[ASSIGNMENT A] Edit the passage of the retornados text that runs from "IARN – the Institute" through "and study grants." so that "guesthouses" reads "boarding houses" instead, and give the edited passage.

[SOURCE EXTRACT]
---+---

Settlement in the Setúbal area
Vale da Amoreira
A neighbourhood in the municipality of Moita (Setúbal district). In June 1975, lorries carrying soldiers and retornados from Angola, Guinea-Bissau, Cape Verde and Mozambique arrived here and occupied unfinished houses – many lacking basic habitable conditions. The area has retained its multicultural identity ever since: 33% Cape Verdean, 23% Angolan, 22% Guinean, 7% Mozambican, 8% São Toméan (later data).
Casal das Figueiras
A neighbourhood in Setúbal where a SAAL housing project was built to a design by architect Gonçalo de Sousa Byrne: 420 dwellings, construction begun in October 1976. [UNVERIFIED] A direct link between this project and the settlement of retornados has not been documented – the SAAL programme worked with local low-income communities.
IARN – the Institute for Returnee Assistance
The Instituto de Apoio ao Retorno de Nacionais (IARN) was the state body responsible for integrating retornados:
| Fact | Details |
|---|---|
| Created | 31 March 1975 (Decreto-Lei 169/75) |
| Predecessor | GADU (June 1974) – overwhelmed by the influx |
| Dissolved | 2 May 1981 (Decreto-Lei 97/81) |
| Headquarters | Lisbon |
| Delegations | Faro, Funchal, Porto, Vila Real, Viseu |
The institute funded accommodation (full board in hotels, guesthouses and public buildings), transport for people and luggage, legal assistance, family subsidies and study grants.
[UNVERIFIED] No IARN delegation in Setúbal itself has been confirmed – the district may have been served from the Lisbon office.
Economic impact
The influx of retornados expanded Portugal’s civilian labour force by 15% over 1974–1976. Scholars disagree on the consequences: some argue that the effect on wages and employment was modest; others point to a decline in average labour productivity. In 1975, at the peak of revolutionary turbulence, per-capita GDP fell to 52.3% of the EC-12 average.

---+---

[ASSIGNMENT B] Count the lines in the rows that contain the string "selamat", treating uppercase and lowercase as different, and give only the number.

[Stored data entries]

---+---

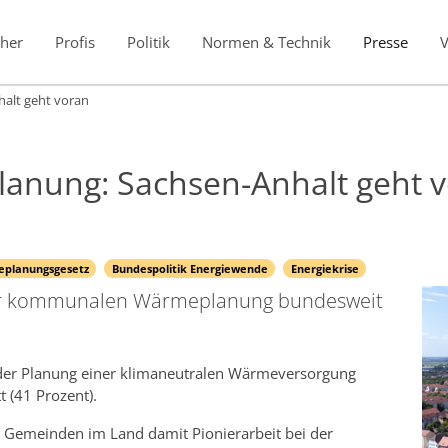
her
Profis
Politik
Normen & Technik
Presse
alt geht voran
nung: Sachsen-Anhalt geht v
planungsgesetz
Bundespolitik Energiewende
Energiekrise
 der kommunalen Wärmeplanung bundesweit
der Planung einer klimaneutralen Wärmeversorgung
 (41 Prozent).
nd Gemeinden im Land damit Pionierarbeit bei der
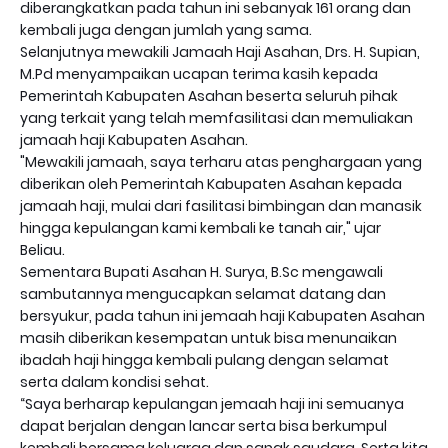
diberangkatkan pada tahun ini sebanyak 161 orang dan
kembali juga dengan jumlah yang sama.
Selanjutnya mewakili Jamaah Haji Asahan, Drs. H. Supian,
M.Pd menyampaikan ucapan terima kasih kepada
Pemerintah Kabupaten Asahan beserta seluruh pihak
yang terkait yang telah memfasilitasi dan memuliakan
jamaah haji Kabupaten Asahan.
"Mewakili jamaah, saya terharu atas penghargaan yang
diberikan oleh Pemerintah Kabupaten Asahan kepada
jamaah haji, mulai dari fasilitasi bimbingan dan manasik
hingga kepulangan kami kembali ke tanah air," ujar
Beliau.
Sementara Bupati Asahan H. Surya, B.Sc mengawali
sambutannya mengucapkan selamat datang dan
bersyukur, pada tahun ini jemaah haji Kabupaten Asahan
masih diberikan kesempatan untuk bisa menunaikan
ibadah haji hingga kembali pulang dengan selamat
serta dalam kondisi sehat.
“Saya berharap kepulangan jemaah haji ini semuanya
dapat berjalan dengan lancar serta bisa berkumpul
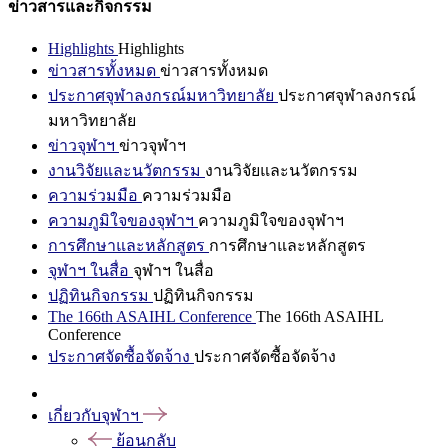
ข่าวสารและกิจกรรม
Highlights
Highlights
ข่าวสารทั้งหมด
ข่าวสารทั้งหมด
ประกาศจุฬาลงกรณ์มหาวิทยาลัย
ประกาศจุฬาลงกรณ์
มหาวิทยาลัย
ข่าวจุฬาฯ
ข่าวจุฬาฯ
งานวิจัยและนวัตกรรม
งานวิจัยและนวัตกรรม
ความร่วมมือ
ความร่วมมือ
ความภูมิใจของจุฬาฯ
ความภูมิใจของจุฬาฯ
การศึกษาและหลักสูตร
การศึกษาและหลักสูตร
จุฬาฯ ในสื่อ
จุฬาฯ ในสื่อ
ปฏิทินกิจกรรม
ปฏิทินกิจกรรม
The 166th ASAIHL Conference
The 166th ASAIHL
Conference
ประกาศจัดซื้อจัดจ้าง
ประกาศจัดซื้อจัดจ้าง
เกี่ยวกับจุฬาฯ
ย้อนกลับ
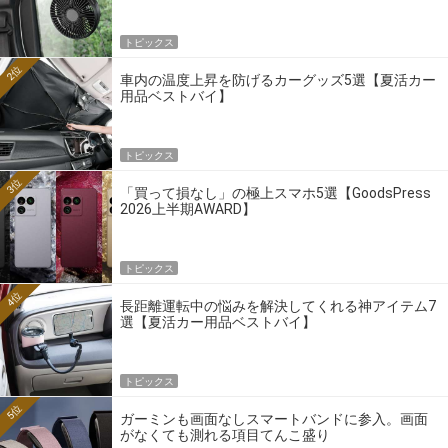
トピックス
2位
車内の温度上昇を防げるカーグッズ5選【夏活カー
用品ベストバイ】
トピックス
3位
「買って損なし」の極上スマホ5選【GoodsPress
2026上半期AWARD】
トピックス
4位
長距離運転中の悩みを解決してくれる神アイテム7
選【夏活カー用品ベストバイ】
トピックス
5位
ガーミンも画面なしスマートバンドに参入。画面
がなくても測れる項目てんこ盛り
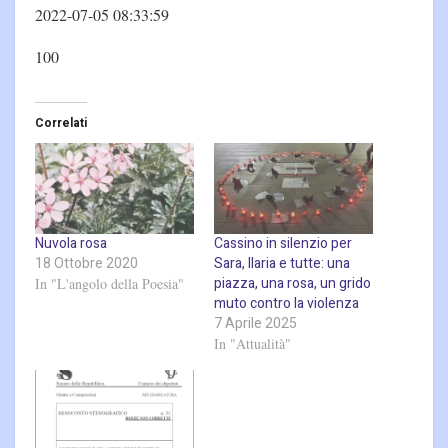
2022-07-05 08:33:59
100
Correlati
Nuvola rosa
Cassino in silenzio per
18 Ottobre 2020
Sara, Ilaria e tutte: una
piazza, una rosa, un grido
In "L'angolo della Poesia"
muto contro la violenza
7 Aprile 2025
In "Attualità"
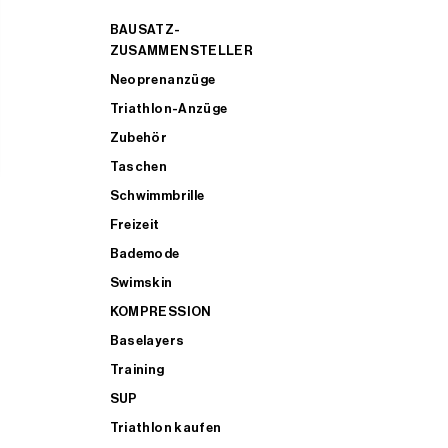
BAUSATZ-
ZUSAMMENSTELLER
Neoprenanzüge
Triathlon-Anzüge
Zubehör
Taschen
Schwimmbrille
Freizeit
Bademode
Swimskin
KOMPRESSION
Baselayers
Training
SUP
Triathlon kaufen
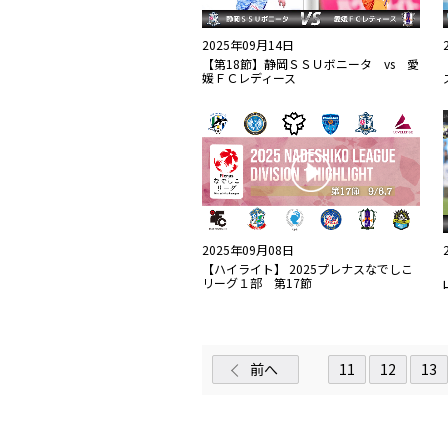
2025年09月14日
【第18節】静岡ＳＳＵボニータ vs 愛
媛ＦＣレディース
2025年09月08日
【ハイライト】 2025プレナスなでしこ
リーグ１部 第17節
前へ
11
12
13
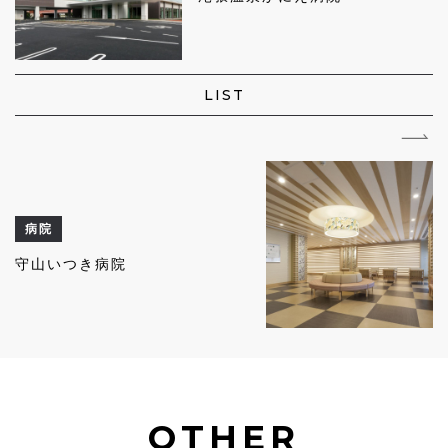
LIST
病院
守山いつき病院
OTHER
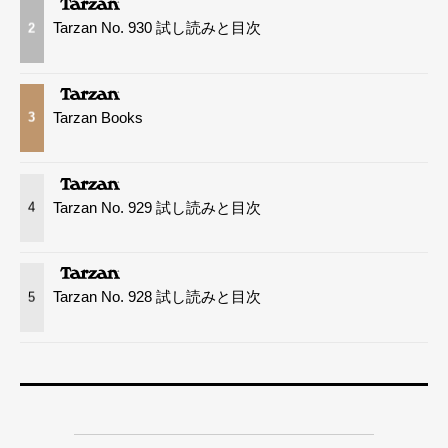
Tarzan No. 930 試し読みと目次
2
Tarzan Books
3
Tarzan No. 929 試し読みと目次
4
Tarzan No. 928 試し読みと目次
5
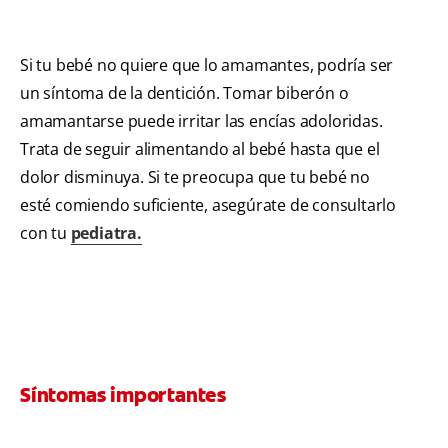
Si tu bebé no quiere que lo amamantes, podría ser
un síntoma de la dentición. Tomar biberón o
amamantarse puede irritar las encías adoloridas.
Trata de seguir alimentando al bebé hasta que el
dolor disminuya. Si te preocupa que tu bebé no
esté comiendo suficiente, asegúrate de consultarlo
con tu
pediatra.
Síntomas importantes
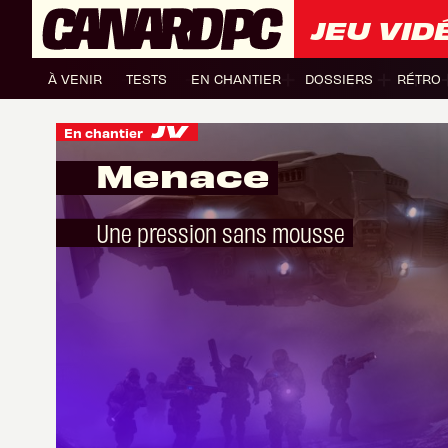
JEU VID
À VENIR
TESTS
EN CHANTIER
DOSSIERS
RÉTRO
En chantier
Menace
Une pression sans mousse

---+---

[TASK ANSWER A]
IARN – the Institute for Returnee Assistance
The Instituto de Apoio ao Retorno de Nacionais (IARN) was the state body responsible for integrating retornados:
| Fact | Details |
|---|---|
| Created | 31 March 1975 (Decreto-Lei 169/75) |
| Predecessor | GADU (June 1974) – overwhelmed by the influx |
| Dissolved | 2 May 1981 (Decreto-Lei 97/81) |
| Headquarters | Lisbon |
| Delegations | Faro, Funchal, Porto, Vila Real, Viseu |
The institute funded accommodation (full board in hotels, boarding houses and public buildings), transport for people and luggage, legal assistance, family subsidies and study grants.

[TASK ANSWER B] 2